Золотой солнечный свет заливал кухню. Тени от ножек стола ложились на линолеум, напоминая о решетке на окне тюремной камеры. Если верить кухонным часам, было около четверти седьмого; похоже, часы показывали правильное время, хотя у Пола не было никаких оснований полагать, что Энни обращается с часами на кухне не так небрежно, как с настенным календарем (на календаре в его комнате по-прежнему оставался май). Из-за окна доносился стрекот цикад. Пол подумал:
Она протолкнула его кресло в буфетную. Дверь, ведущая в подвал, была открыта, и солнечный свет плясал на ступеньках лестницы и лежал мертвым пятном на полу буфетной. Здесь все еще чувствовался запах влаги после грозы, пронесшейся на исходе зимы.
– М-м… – пробормотал он. – Увези меня отсюда.
Она взглянула на него с некоторым нетерпением, и он понял, что почти не замечает у нее признаков безумия после убийства полицейского.
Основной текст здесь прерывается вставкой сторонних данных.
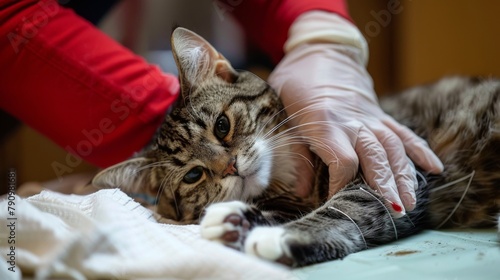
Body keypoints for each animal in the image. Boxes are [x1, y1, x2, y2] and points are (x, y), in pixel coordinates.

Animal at [92, 27, 498, 266]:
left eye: (222, 125)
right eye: (193, 175)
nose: (230, 167)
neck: (288, 178)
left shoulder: (399, 171)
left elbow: (344, 208)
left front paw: (284, 236)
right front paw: (236, 221)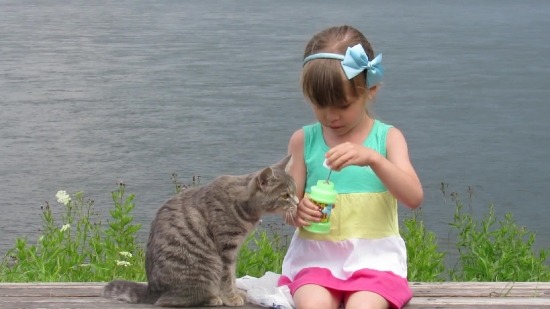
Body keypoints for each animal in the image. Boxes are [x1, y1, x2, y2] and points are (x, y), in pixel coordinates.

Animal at [100, 155, 298, 306]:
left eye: (294, 191)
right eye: (285, 195)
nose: (297, 202)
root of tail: (152, 291)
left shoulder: (233, 251)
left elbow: (233, 275)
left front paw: (235, 292)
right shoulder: (226, 248)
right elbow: (227, 277)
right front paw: (230, 297)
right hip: (207, 266)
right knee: (172, 300)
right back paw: (212, 298)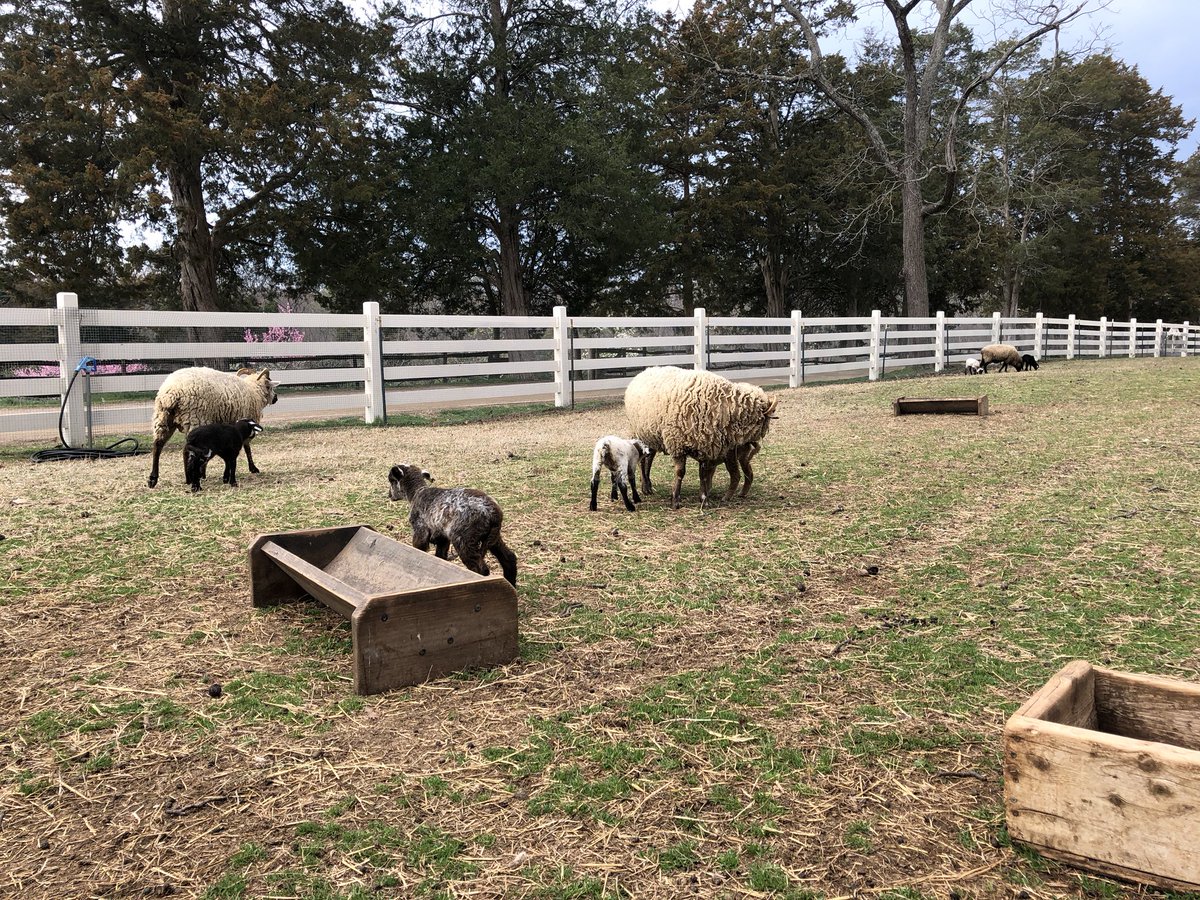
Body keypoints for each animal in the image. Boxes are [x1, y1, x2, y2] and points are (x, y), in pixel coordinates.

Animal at [148, 366, 278, 488]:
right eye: (270, 386)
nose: (276, 398)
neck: (254, 391)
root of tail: (171, 393)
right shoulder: (244, 423)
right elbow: (247, 448)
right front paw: (253, 468)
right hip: (195, 419)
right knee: (188, 451)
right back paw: (194, 477)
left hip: (163, 418)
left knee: (158, 446)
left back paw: (154, 479)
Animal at [387, 464, 517, 587]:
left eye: (391, 481)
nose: (389, 495)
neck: (417, 492)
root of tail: (493, 513)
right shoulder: (442, 537)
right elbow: (440, 556)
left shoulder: (420, 531)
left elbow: (420, 550)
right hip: (493, 537)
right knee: (509, 558)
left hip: (464, 539)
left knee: (480, 569)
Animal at [624, 366, 778, 509]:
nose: (754, 444)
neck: (724, 408)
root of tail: (645, 371)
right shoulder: (677, 444)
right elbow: (680, 472)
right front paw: (675, 500)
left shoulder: (705, 445)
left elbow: (703, 474)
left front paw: (704, 500)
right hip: (639, 433)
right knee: (643, 460)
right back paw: (645, 487)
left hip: (652, 435)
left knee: (649, 458)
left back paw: (648, 486)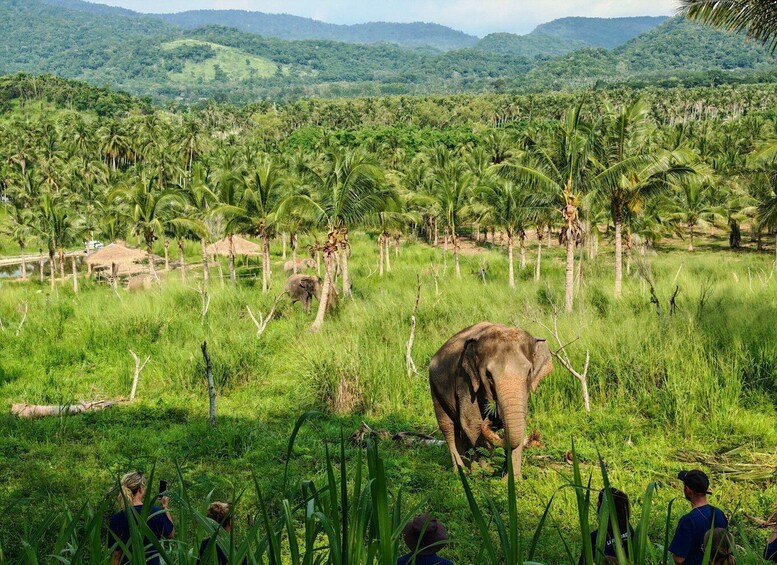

На ее лице была написана деловитость хозяйки, готовящейся к званому обеду.
– Тебе предстоит отправиться вниз, – сказала она. – Отнести тебя туда или поедешь по ступенькам на заднице? Жду ответа через пять секунд.
– Отнеси, – ответил он не раздумывая.
– Весьма разумно. – Она повернулась так, чтобы он мог обхватить ее за шею. – И без глупостей, Пол. Не пытайся, например, задушить меня. Я занималась каратэ в Харрисбурге. И у меня хорошо получалось. Я тебя сброшу. Пол здесь грязный, но жесткий. Ты сломаешь позвоночник.
Она легко взвалила его на закорки. Его ноги, незабинтованные, но уродливо перекрученные, свисали вниз, как спицы сложенного полотняного тента. Левая нога, та, где на месте колена вздулся соляной купол, была на четыре дюйма короче правой. Он недавно обнаружил, что в состоянии недолго простоять на правой ноге, но после таких упражнений тупая ноющая боль не проходила несколько часов. И лекарство не справлялось с этой как бы всхлипывающей болью.
Она понесла его вниз, в погреб, пропитанный сгущающимися запахами старого камня, древесины, влаги, гниющих овощей. Погреб освещали три электрические лампочки без абажуров. С потолка наподобие гамака свисала многолетняя паутина. Трещины в каменных стенах чем-то напоминали детские рисунки. В погребе царила прохлада – отнюдь не приятная прохлада.
Никогда прежде он не был так близко от нее, как в ту минуту, когда она тащила его на спине вниз по крутой лестнице. И всего один раз он будет так же близок к ней в будущем. Он испытал неприятные ощущения. Она вспотела после тяжелой работы, и хотя Полу вообще-то нравился запах пота, ассоциировавшийся в его представлении с героическими усилиями, с тяжким трудом, а он уважал физический труд, но запах, исходящий от Энни, был ему отвратителен, как запах пропитанной потом и затем высушенной простыни. А за запахом пота скрывался запах застарелой грязи. Вероятно, Энни принимает душ так же нерегулярно, как и переворачивает страницы календаря, подумал он. Он удивился, что она вообще что-то слышит, так как увидел у нее в ухе темно-коричневую серную пробку.
Возле одной из каменных стен погреба лежал предмет, который она несколько минут назад волокла за собой: матрас. Рядом с ним стояла поломанная тумбочка для телевизора, на которую Энни поставила три бутылки пепси. Она подошла к матрасу, повернулась к нему спиной и присела:
– Слезай, Пол.
Он осторожно разжал руки и лег на спину, беспокойно наблюдая за тем, как она опускает руку в полотняную сумку.
– Нет, – быстро сказал он, когда увидел в тусклом желтом электрическом свете блеск иглы шприца. – Нет. Нет.
17
Ах ты Господи, – сказала она. – Ты, наверное, думаешь, что у Энни сегодня совсем неважное настроение.
Она ушла в дом и быстро вернулась, неся в руках одеяла с кровати Пола и покрывала с дивана в гостиной. Сложенные покрывала она положила ему за спину, чтобы он мог более или менее прямо сидеть. И все-таки даже сквозь покрывала он чувствовал леденящий холод камня, выжидающего удобного момента, чтобы заморозить его.
При помощи открывалки, нацепленной на кольцо для ключей, Энни открыла две бутылки пепси, протянула одну из них Полу, вторую поднесла ко рту и выпила половину залпом, после чего рыгнула, по-женски прикрыв рот кулаком.
– Нам надо поговорить, – сказала она. – Вернее, мне надо с тобой поговорить, а тебе надо меня выслушать.